The hearings in the case had seen the Rana family lawyer, advocate Rashmi Nandakumar, urge the court to not use the terminology ‘passive euthanasia’ and instead use ‘withdrawing/withholding life-sustaining treatment’ in its judgment. Justice Pardiwala had said the thought was in the minds of the judges from the very first day.

The hearings had delved into the emotional weight of decisions in such cases with Justice Viswanathan, at one point, asking what would happen if a distressed family changed their mind to not go ahead in conflict with the medical opinion. Justice Pardiwala had at the time pointed out that the medical board may not come into the picture until and unless the family’s consent to withdrawing life support was made in writing.

The hearing had highlighted the importance of the family taking a “consistent and well-considered” decision. Ms. Nandakumar had also submitted that hospitals ought to nominate doctors who would be part of medical boards assigned to undertake the medical examinations in cases in which family members have come forward with a wish to withdraw life support.

In 2018, a Constitution Bench of the apex court had upheld passive euthanasia and the right to give advance medical directives or ‘Living Wills’ to smoothen the dying process as part of the fundamental right to live with dignity. The court had ruled that the fundamental right to life and dignity under Article 21 of the Constitution included the “right to die with dignity”.

However, active euthanasia is illegal in India due to apprehensions of misuse unlike Canada’s Medical Assistance in Dying programme (MAiD). Former Canadian diplomat David Malone had reportedly chosen the option in November last year after being diagnosed with early Alzheimer’s.

One of the first indications of judicial application of mind to passive euthanasia could be found in the 1996 Gian Kaur verdict. Though the Supreme Court in that case had dealt with the legality of penalising attempt to die by suicide, it gave an “indication” that passive euthanasia would only “accelerate the process of dying” in the case of terminally-ill persons or patients in persistent vegetative state.

In 2011, the apex court was met with the tragic case of the bed-ridden former Mumbai nurse Aruna Shanbaug and admitted to initially “feeling like a ship in uncharted sea”. It refused euthanasia for Ms. Shanbaug, who had been bed-ridden for over four decades due to injuries sustained in a sexual assault on her. However, the apex court laid down procedural guidelines for passive euthanasia in its judgment. Ms.

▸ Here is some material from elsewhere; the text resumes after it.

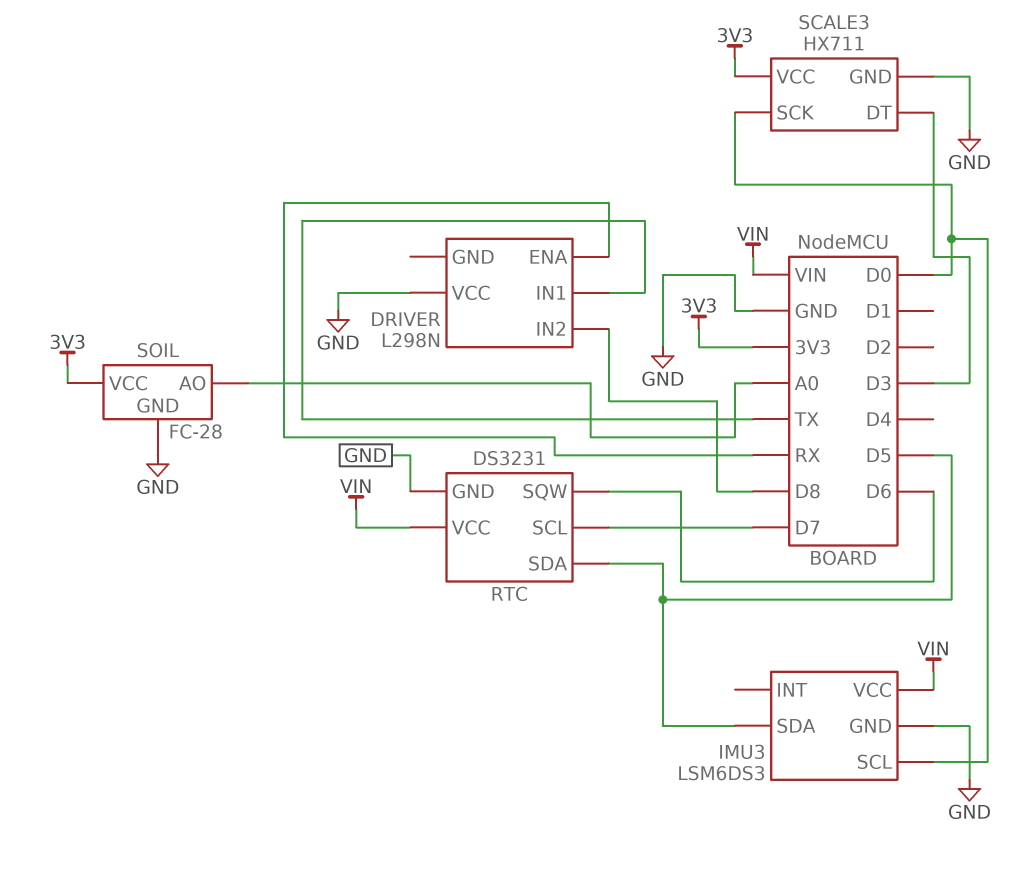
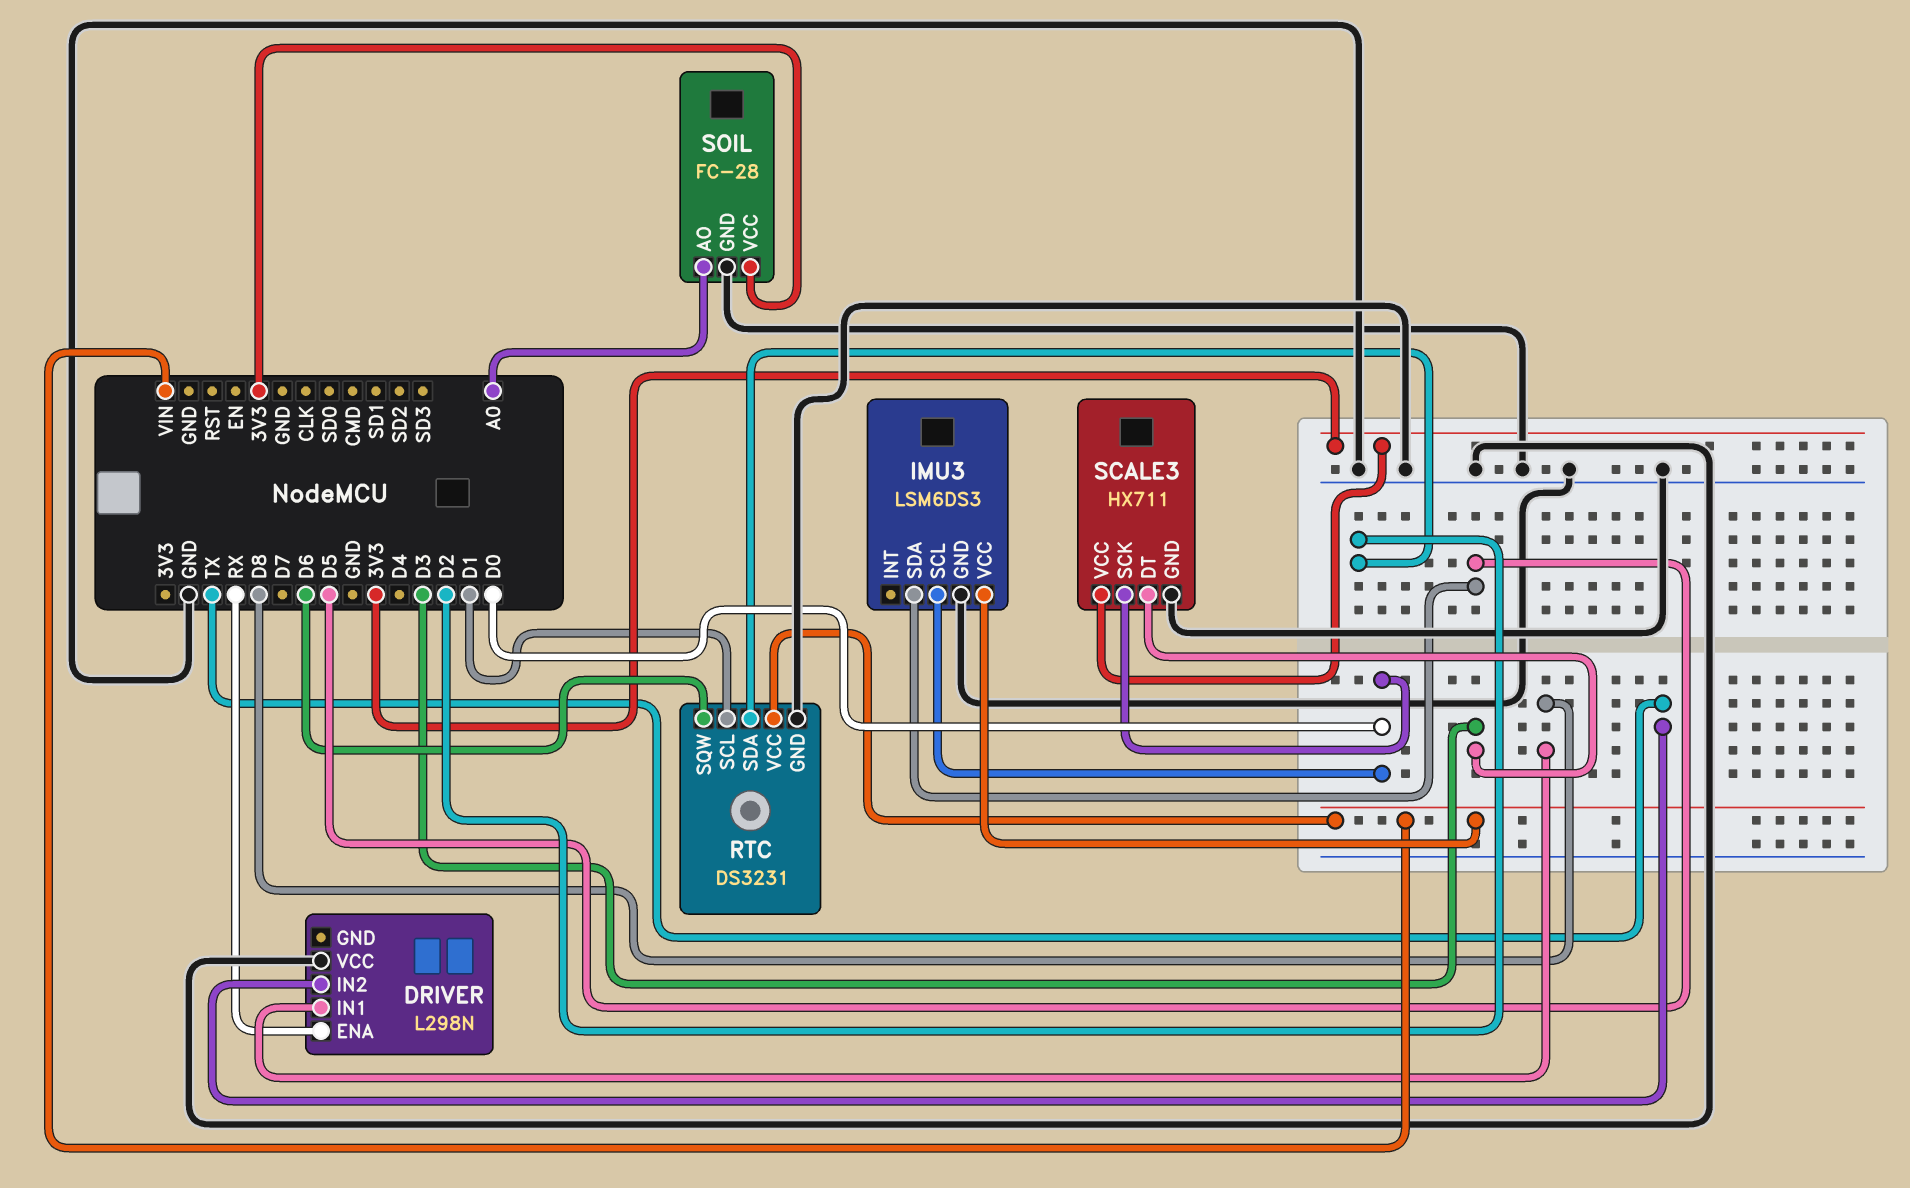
DRIVER pin IN1: TX -> D8
DRIVER pin IN2: D8 -> TX
RTC pin SCL: D7 -> D1
RTC pin SDA: D5 -> D2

Shanbaug died four years later, in May 2015. The staff at Mumbai’s KEM Hospital had taken care of her till her natural death.

In 2018, a five-judge Constitution Bench in the Common Cause case decided to lend more clarity by upholding the legality of passive euthanasia and concept of ‘Living Will’ - an advance written directive to physicians for end-of-life medical care.

The court observed that dignity was lost if a person was allowed or forced to undergo pain and suffering because of “unwarranted medical support” despite being in a persistent vegetative state.

The judgment legalised passive euthanasia despite the government’s arguments that it was drafting a legislation called ‘The Management of Patients With Terminal Illness – Withdrawal of Medical Life Support Bill’, which was drawn up in line with the recommendations of the Law Commission of India that life support can be withdrawn for patients in persistent vegetative state (PVS) or suffering an irreversible medical condition.

“The right of a dying person to die with dignity when life is ebbing out, and in the case of a terminally ill patient or a person in permanent vegetative state, where there is no hope of recovery, accelerating the process of death for reducing the period of suffering constitutes a right to live with dignity,” Chief Justice of India Dipak Misra (now retired) had observed in the lead opinion.

In his separate opinion, Justice D.Y. Chandrachud (now retired) had observed that “to deprive a person dignity at the end of life is to deprive him of a meaningful existence”.